Resistance: 1786, 1804, 1818
Support: 1770, 1758
GBPUSD (4- Hour Chart)
GBPUSD stays in the positive territory near 1.3230 on Tuesday as the US dollar has a difficult time to find the demand after the release of PPI report. However, at the same time, the pound’s demand is at stake as the Omicron infections in the UK looks worse than expected. As a result, further price action eyes on Wednesday’s FOMC announcement. From the technical aspect, despite the recent rebound, the outlook of the currency pair continues to remain bearish as it still trades below the 20 and 50 SMAs on the 4- hour chart. In the meantime, the RSI is neither in the oversold nor overbought territory, punctuating the lack of upside strength. On the upside, GBPUSD needs to at least trade above the SMAs to reclaim bullish momentum in the near- term. Trading above the resistance at 1.3321 will re- confirm a bearish-to-bullish trend.

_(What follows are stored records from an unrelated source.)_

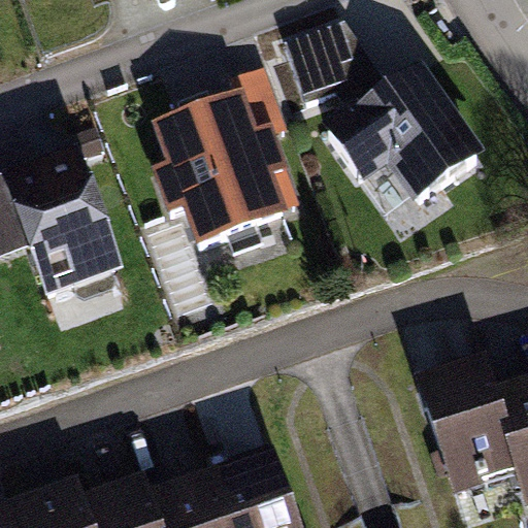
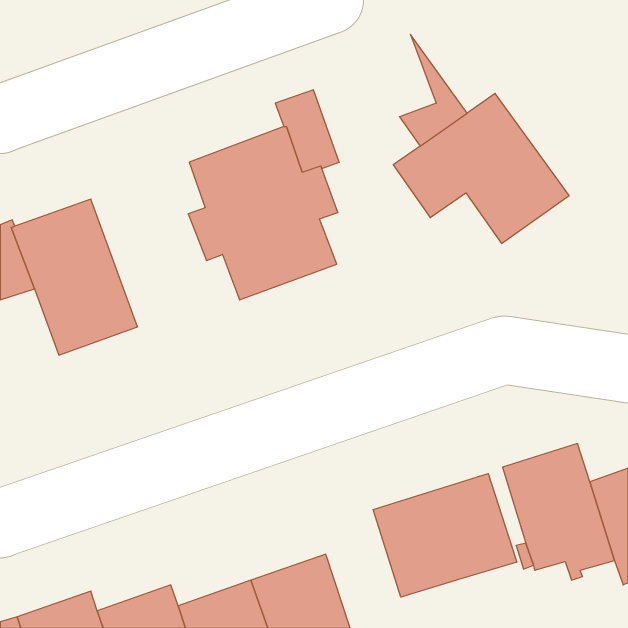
building: [286,29,366,108] -> none
building: none -> [373,474,517,597]

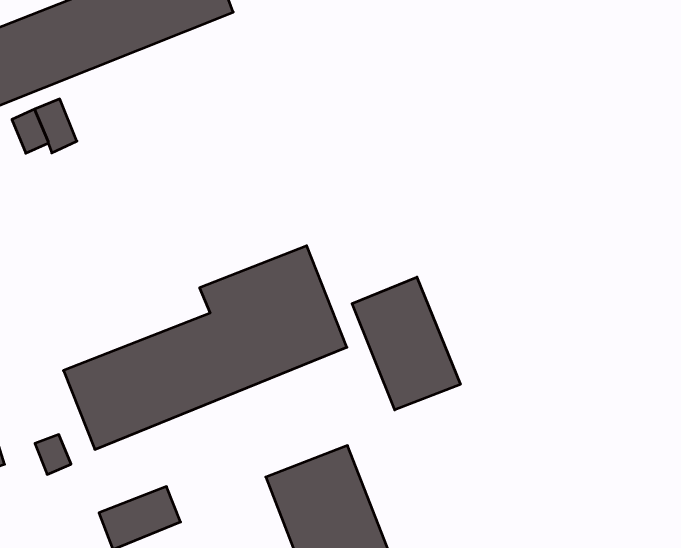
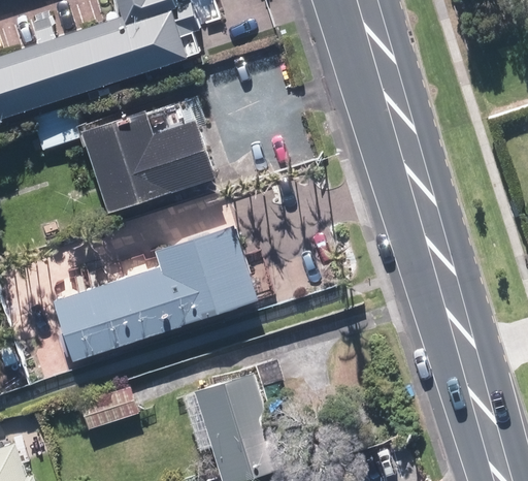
building: none -> [81,111,216,213]
building: [352,277,460,410] -> none

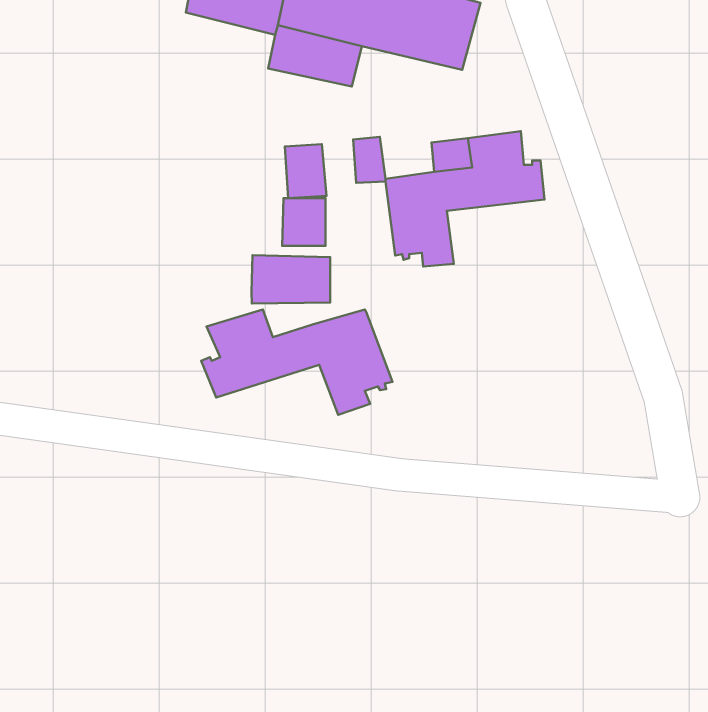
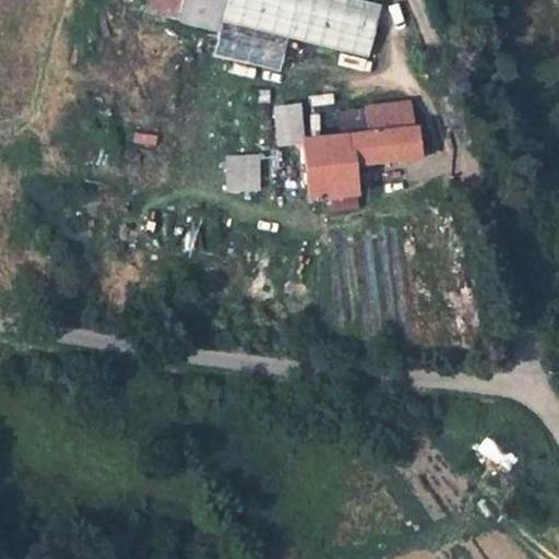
building: [285,144,327,198] -> none
building: [252,255,330,303] -> none
building: [201,309,393,415] -> none

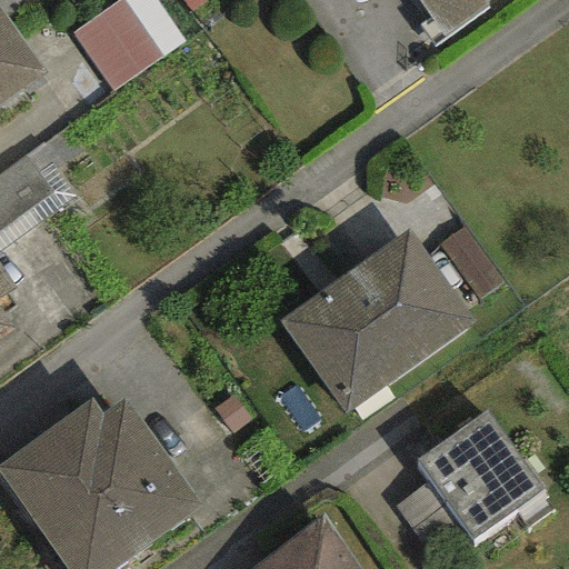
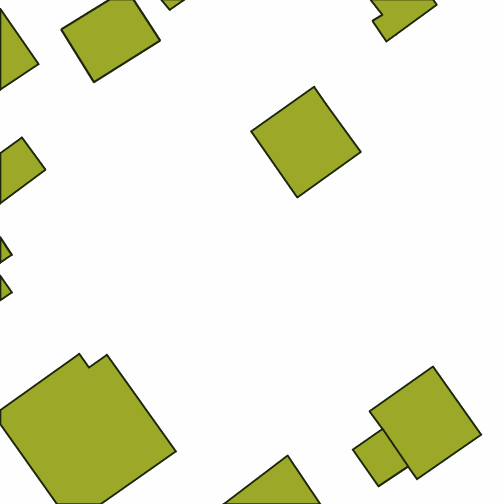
building: none -> [251,87,361,197]
building: [282,230,477,415] -> none

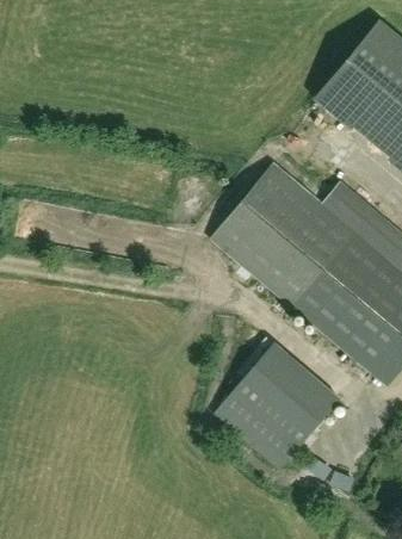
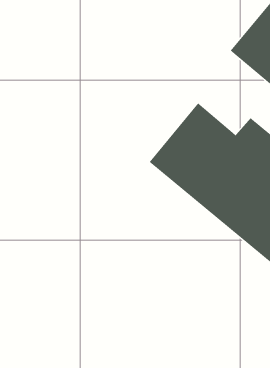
building: [215,342,340,469] -> none

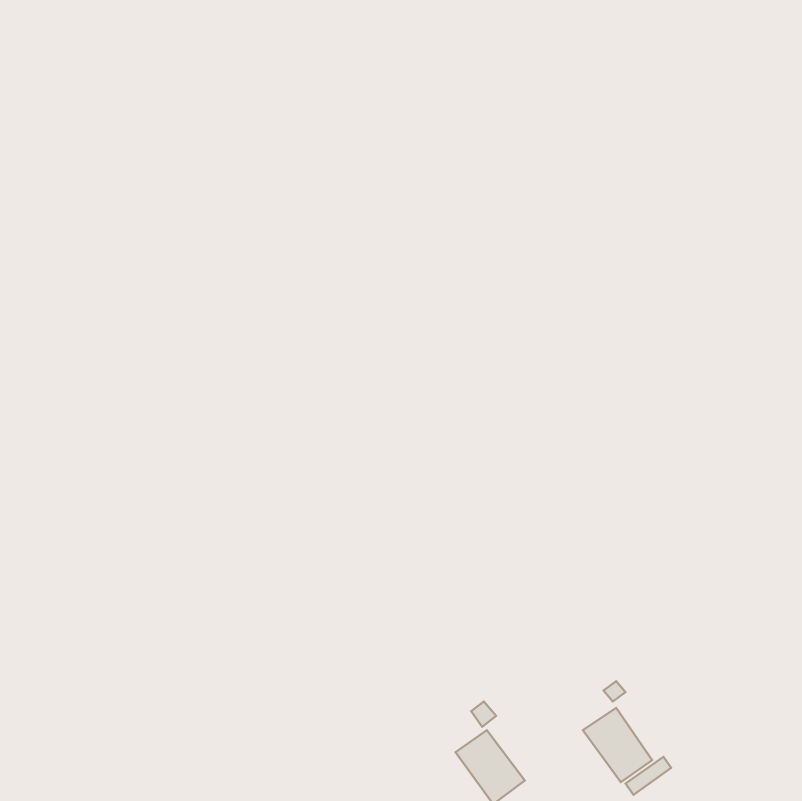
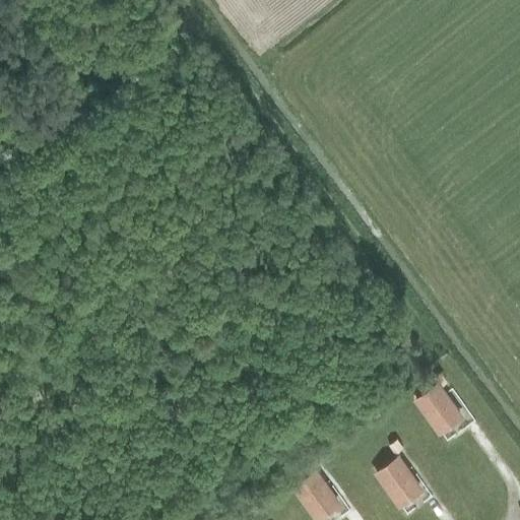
building: none -> [417,386,462,434]

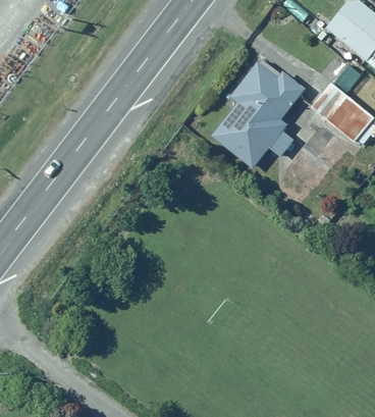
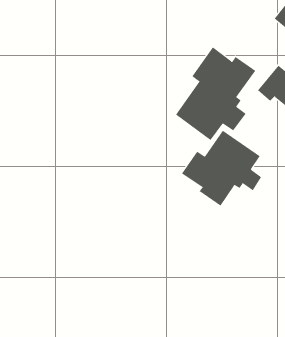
building: none -> [181,130,262,207]

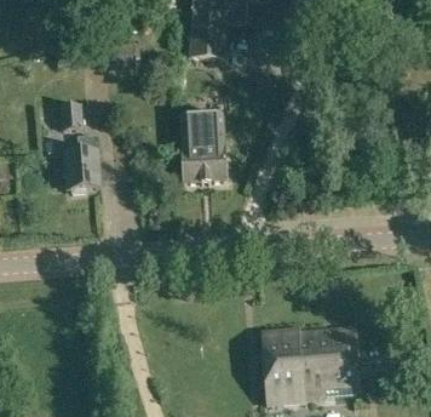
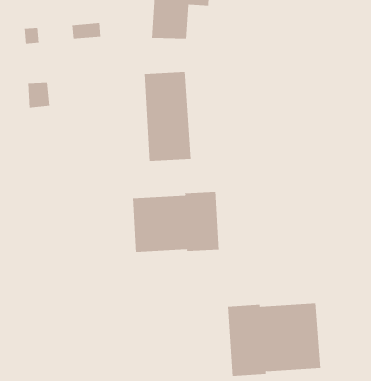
building: [64,136,99,193] -> none
building: none -> [133,191,219,253]

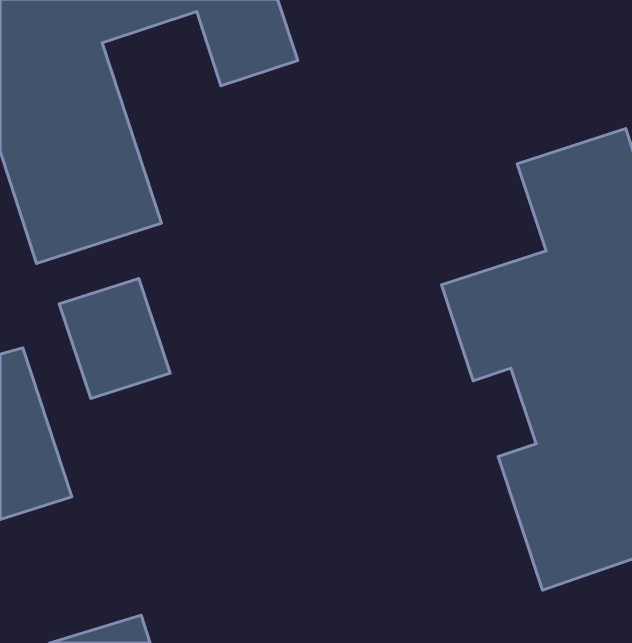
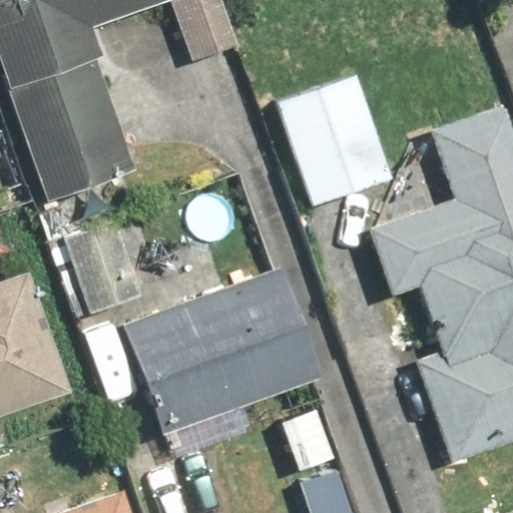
building: none -> [267,65,398,210]
building: none -> [128,266,326,430]

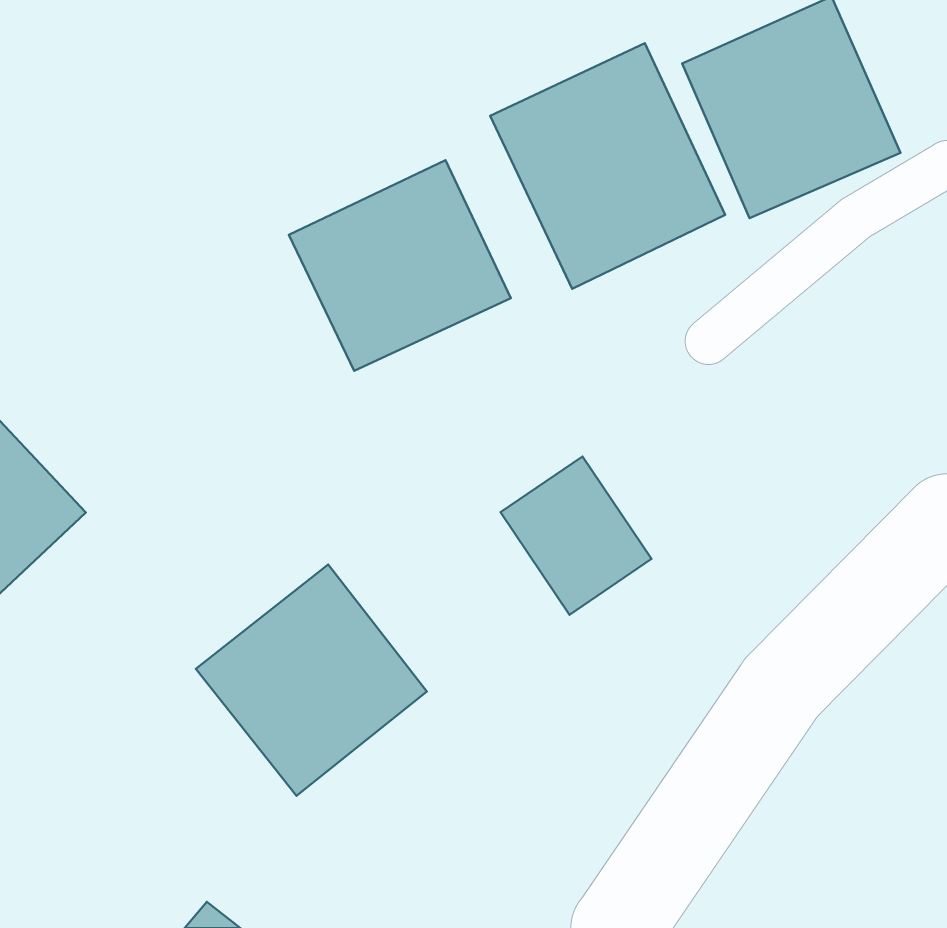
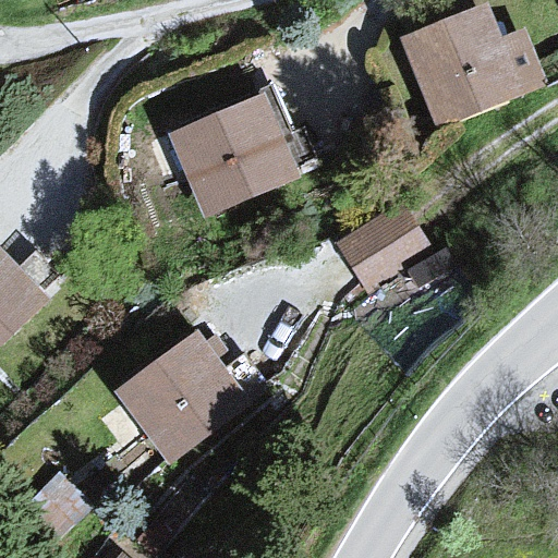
building: [490,43,725,289] -> none
building: [501,456,652,615] -> [336,205,424,298]

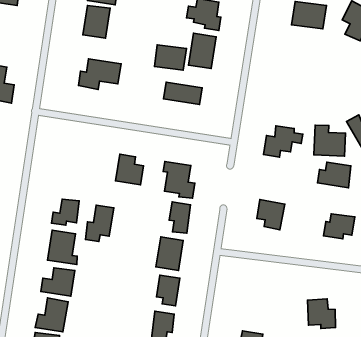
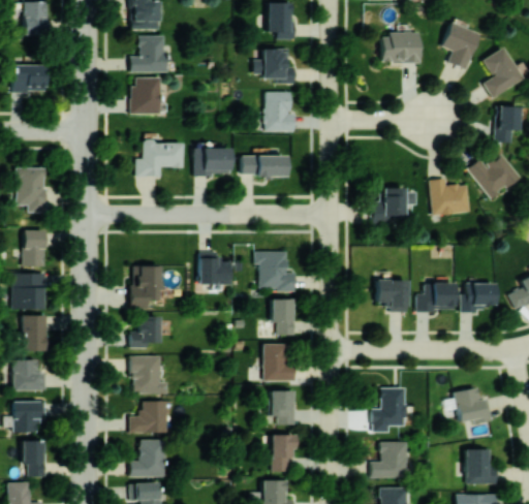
building: [155,45,187,70] -> [193,148,229,176]
building: [317,162,351,188] -> [415,284,454,311]
building: [86,205,114,241] -> [129,265,158,309]
building: none -> [371,388,404,433]

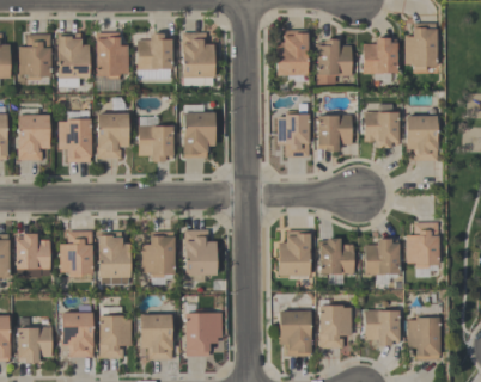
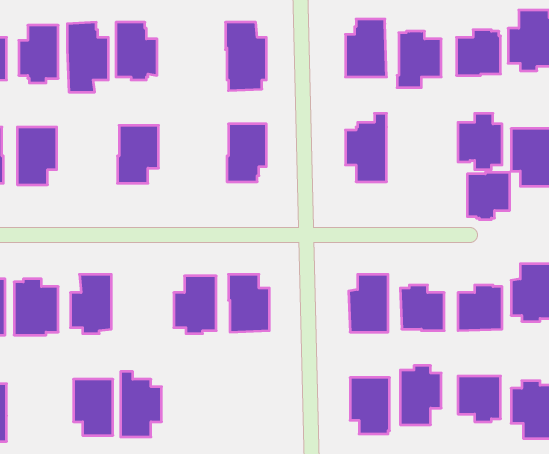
building: [138,33,172,80] -> none
building: [57,111,91,162] -> none
building: [318,115,352,152] -> [467,172,510,220]
building: [138,125,172,161] -> none
building: [98,232,130,285] -> none
building: [140,308,177,359] -> none
building: [185,310,223,356] -> none
building: [18,327,51,363] -> none

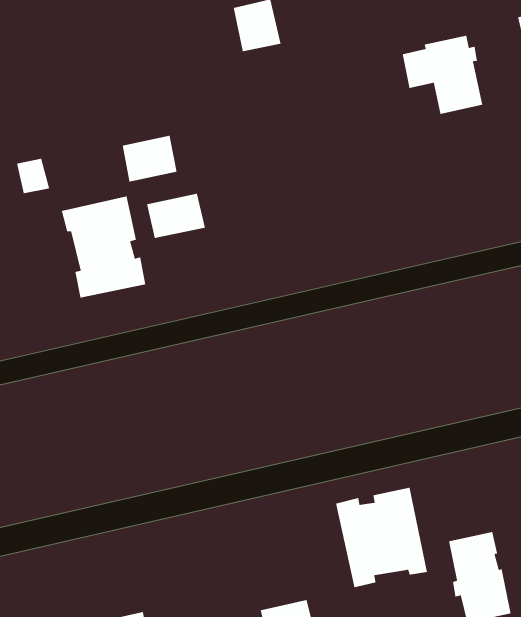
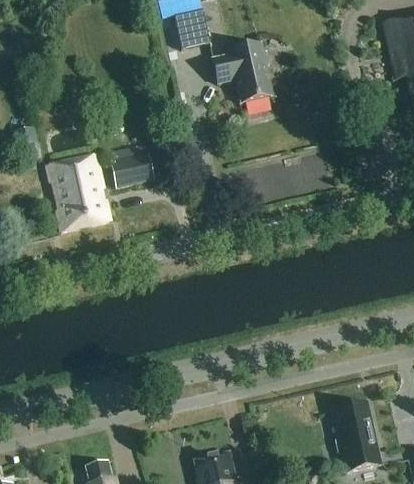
building: [402,35,483,115] -> [213,43,273,102]
building: [122,135,177,182] -> none
building: [335,487,428,588] -> none

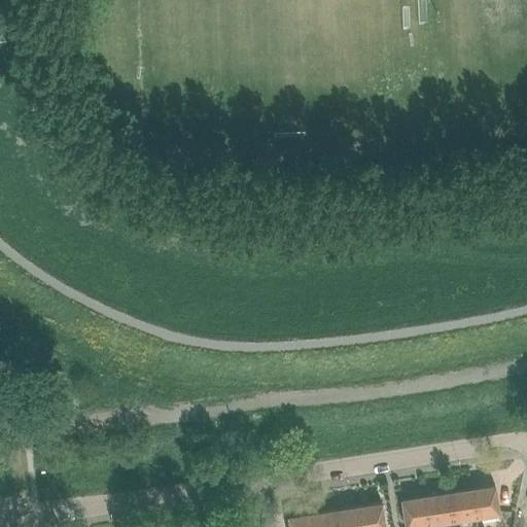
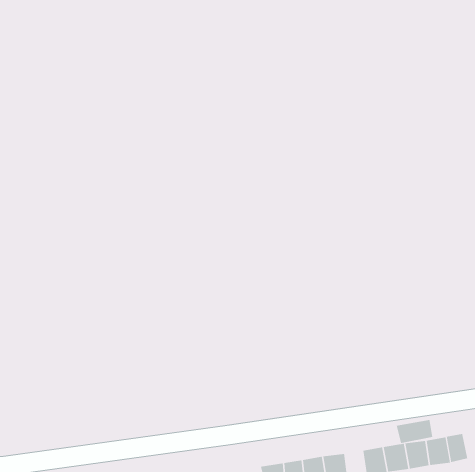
building: none -> [396,419,433,444]
building: none -> [446,433,468,463]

Resistance: 1.3321, 1.3419, 1.3499
EURUSD (4- Hour Chart)
EURUSD trades near its weekly low at 1.1269 amid the advances in the US government bond yields. The focus remains on Wednesday’s US Fed decision and Thursday’s ECB meeting. From the technical analysis, EURUSD continues to seesaw within 1.1233- 1.1357 range. On the 4-hour chart, the outlook remains bearish as the pair continues to trade below the 20 and 50 SMAs; in the meantime, it trades within the lower bounce of the Bollinger Band. The RSI indicator remains neutral, suggesting a directionless situation. On the upside, EURUSD needs to trade above 1.1357 in order to begin another bullish trend; the pair might extend further gain to 1.1462 if it successfully breaches the immediate resistance at 1.1357.